— START PROVIDED MATERIAL —

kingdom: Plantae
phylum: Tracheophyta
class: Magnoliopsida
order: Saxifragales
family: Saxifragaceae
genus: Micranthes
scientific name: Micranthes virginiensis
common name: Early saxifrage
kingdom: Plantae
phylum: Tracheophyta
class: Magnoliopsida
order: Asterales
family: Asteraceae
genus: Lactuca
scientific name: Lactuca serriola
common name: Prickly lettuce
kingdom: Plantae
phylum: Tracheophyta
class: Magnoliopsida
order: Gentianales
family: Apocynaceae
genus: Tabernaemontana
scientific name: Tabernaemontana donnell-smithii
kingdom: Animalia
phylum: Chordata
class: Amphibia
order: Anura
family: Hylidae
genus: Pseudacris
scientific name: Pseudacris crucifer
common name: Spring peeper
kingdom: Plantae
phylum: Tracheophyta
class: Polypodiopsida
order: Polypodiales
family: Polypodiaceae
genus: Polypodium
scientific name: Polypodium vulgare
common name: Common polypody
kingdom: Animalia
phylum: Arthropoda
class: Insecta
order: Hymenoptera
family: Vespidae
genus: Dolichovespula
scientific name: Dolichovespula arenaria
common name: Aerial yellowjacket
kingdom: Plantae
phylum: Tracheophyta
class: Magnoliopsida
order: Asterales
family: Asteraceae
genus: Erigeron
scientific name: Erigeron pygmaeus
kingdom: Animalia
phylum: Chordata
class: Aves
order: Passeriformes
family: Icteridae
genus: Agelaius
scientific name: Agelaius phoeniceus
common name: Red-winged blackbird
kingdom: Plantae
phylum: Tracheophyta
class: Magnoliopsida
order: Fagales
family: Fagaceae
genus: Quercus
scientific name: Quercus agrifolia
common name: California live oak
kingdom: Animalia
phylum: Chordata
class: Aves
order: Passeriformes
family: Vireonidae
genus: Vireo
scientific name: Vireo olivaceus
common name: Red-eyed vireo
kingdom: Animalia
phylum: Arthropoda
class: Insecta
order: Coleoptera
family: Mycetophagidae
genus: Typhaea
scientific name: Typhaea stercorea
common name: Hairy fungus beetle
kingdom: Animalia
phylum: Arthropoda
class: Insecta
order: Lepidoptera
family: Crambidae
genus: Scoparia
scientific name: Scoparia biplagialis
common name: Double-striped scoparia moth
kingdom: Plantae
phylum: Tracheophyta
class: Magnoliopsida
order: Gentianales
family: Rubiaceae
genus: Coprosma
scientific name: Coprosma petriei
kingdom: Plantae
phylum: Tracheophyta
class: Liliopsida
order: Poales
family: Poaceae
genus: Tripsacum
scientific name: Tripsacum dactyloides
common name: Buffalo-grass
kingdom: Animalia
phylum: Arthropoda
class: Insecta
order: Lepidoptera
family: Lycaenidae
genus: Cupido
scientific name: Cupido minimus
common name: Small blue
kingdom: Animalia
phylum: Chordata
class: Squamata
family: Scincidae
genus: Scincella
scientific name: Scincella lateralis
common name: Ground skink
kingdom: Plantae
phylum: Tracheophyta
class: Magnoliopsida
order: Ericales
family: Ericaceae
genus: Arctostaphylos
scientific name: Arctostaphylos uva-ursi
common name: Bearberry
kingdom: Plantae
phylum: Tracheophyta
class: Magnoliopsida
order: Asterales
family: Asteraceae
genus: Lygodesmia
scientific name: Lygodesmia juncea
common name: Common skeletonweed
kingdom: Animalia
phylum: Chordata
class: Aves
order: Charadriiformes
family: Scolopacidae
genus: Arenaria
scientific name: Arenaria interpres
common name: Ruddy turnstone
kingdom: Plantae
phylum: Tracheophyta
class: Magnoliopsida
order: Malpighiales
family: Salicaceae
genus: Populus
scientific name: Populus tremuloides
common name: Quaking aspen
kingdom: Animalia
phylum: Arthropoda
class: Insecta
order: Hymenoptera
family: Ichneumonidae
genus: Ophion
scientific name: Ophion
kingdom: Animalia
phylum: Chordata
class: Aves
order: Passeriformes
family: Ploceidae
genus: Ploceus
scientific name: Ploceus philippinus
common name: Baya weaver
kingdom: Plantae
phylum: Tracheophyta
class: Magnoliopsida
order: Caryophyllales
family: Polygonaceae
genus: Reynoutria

— END PROVIDED MATERIAL —

OBJECTIVE:
Format every line of the items above as a JSON list of strings, one string per line, omitting blank lines.

TASK ANSWER:
[
  "kingdom: Plantae",
  "phylum: Tracheophyta",
  "class: Magnoliopsida",
  "order: Saxifragales",
  "family: Saxifragaceae",
  "genus: Micranthes",
  "scientific name: Micranthes virginiensis",
  "common name: Early saxifrage",
  "kingdom: Plantae",
  "phylum: Tracheophyta",
  "class: Magnoliopsida",
  "order: Asterales",
  "family: Asteraceae",
  "genus: Lactuca",
  "scientific name: Lactuca serriola",
  "common name: Prickly lettuce",
  "kingdom: Plantae",
  "phylum: Tracheophyta",
  "class: Magnoliopsida",
  "order: Gentianales",
  "family: Apocynaceae",
  "genus: Tabernaemontana",
  "scientific name: Tabernaemontana donnell-smithii",
  "kingdom: Animalia",
  "phylum: Chordata",
  "class: Amphibia",
  "order: Anura",
  "family: Hylidae",
  "genus: Pseudacris",
  "scientific name: Pseudacris crucifer",
  "common name: Spring peeper",
  "kingdom: Plantae",
  "phylum: Tracheophyta",
  "class: Polypodiopsida",
  "order: Polypodiales",
  "family: Polypodiaceae",
  "genus: Polypodium",
  "scientific name: Polypodium vulgare",
  "common name: Common polypody",
  "kingdom: Animalia",
  "phylum: Arthropoda",
  "class: Insecta",
  "order: Hymenoptera",
  "family: Vespidae",
  "genus: Dolichovespula",
  "scientific name: Dolichovespula arenaria",
  "common name: Aerial yellowjacket",
  "kingdom: Plantae",
  "phylum: Tracheophyta",
  "class: Magnoliopsida",
  "order: Asterales",
  "family: Asteraceae",
  "genus: Erigeron",
  "scientific name: Erigeron pygmaeus",
  "kingdom: Animalia",
  "phylum: Chordata",
  "class: Aves",
  "order: Passeriformes",
  "family: Icteridae",
  "genus: Agelaius",
  "scientific name: Agelaius phoeniceus",
  "common name: Red-winged blackbird",
  "kingdom: Plantae",
  "phylum: Tracheophyta",
  "class: Magnoliopsida",
  "order: Fagales",
  "family: Fagaceae",
  "genus: Quercus",
  "scientific name: Quercus agrifolia",
  "common name: California live oak",
  "kingdom: Animalia",
  "phylum: Chordata",
  "class: Aves",
  "order: Passeriformes",
  "family: Vireonidae",
  "genus: Vireo",
  "scientific name: Vireo olivaceus",
  "common name: Red-eyed vireo",
  "kingdom: Animalia",
  "phylum: Arthropoda",
  "class: Insecta",
  "order: Coleoptera",
  "family: Mycetophagidae",
  "genus: Typhaea",
  "scientific name: Typhaea stercorea",
  "common name: Hairy fungus beetle",
  "kingdom: Animalia",
  "phylum: Arthropoda",
  "class: Insecta",
  "order: Lepidoptera",
  "family: Crambidae",
  "genus: Scoparia",
  "scientific name: Scoparia biplagialis",
  "common name: Double-striped scoparia moth",
  "kingdom: Plantae",
  "phylum: Tracheophyta",
  "class: Magnoliopsida",
  "order: Gentianales",
  "family: Rubiaceae",
  "genus: Coprosma",
  "scientific name: Coprosma petriei",
  "kingdom: Plantae",
  "phylum: Tracheophyta",
  "class: Liliopsida",
  "order: Poales",
  "family: Poaceae",
  "genus: Tripsacum",
  "scientific name: Tripsacum dactyloides",
  "common name: Buffalo-grass",
  "kingdom: Animalia",
  "phylum: Arthropoda",
  "class: Insecta",
  "order: Lepidoptera",
  "family: Lycaenidae",
  "genus: Cupido",
  "scientific name: Cupido minimus",
  "common name: Small blue",
  "kingdom: Animalia",
  "phylum: Chordata",
  "class: Squamata",
  "family: Scincidae",
  "genus: Scincella",
  "scientific name: Scincella lateralis",
  "common name: Ground skink",
  "kingdom: Plantae",
  "phylum: Tracheophyta",
  "class: Magnoliopsida",
  "order: Ericales",
  "family: Ericaceae",
  "genus: Arctostaphylos",
  "scientific name: Arctostaphylos uva-ursi",
  "common name: Bearberry",
  "kingdom: Plantae",
  "phylum: Tracheophyta",
  "class: Magnoliopsida",
  "order: Asterales",
  "family: Asteraceae",
  "genus: Lygodesmia",
  "scientific name: Lygodesmia juncea",
  "common name: Common skeletonweed",
  "kingdom: Animalia",
  "phylum: Chordata",
  "class: Aves",
  "order: Charadriiformes",
  "family: Scolopacidae",
  "genus: Arenaria",
  "scientific name: Arenaria interpres",
  "common name: Ruddy turnstone",
  "kingdom: Plantae",
  "phylum: Tracheophyta",
  "class: Magnoliopsida",
  "order: Malpighiales",
  "family: Salicaceae",
  "genus: Populus",
  "scientific name: Populus tremuloides",
  "common name: Quaking aspen",
  "kingdom: Animalia",
  "phylum: Arthropoda",
  "class: Insecta",
  "order: Hymenoptera",
  "family: Ichneumonidae",
  "genus: Ophion",
  "scientific name: Ophion",
  "kingdom: Animalia",
  "phylum: Chordata",
  "class: Aves",
  "order: Passeriformes",
  "family: Ploceidae",
  "genus: Ploceus",
  "scientific name: Ploceus philippinus",
  "common name: Baya weaver",
  "kingdom: Plantae",
  "phylum: Tracheophyta",
  "class: Magnoliopsida",
  "order: Caryophyllales",
  "family: Polygonaceae",
  "genus: Reynoutria"
]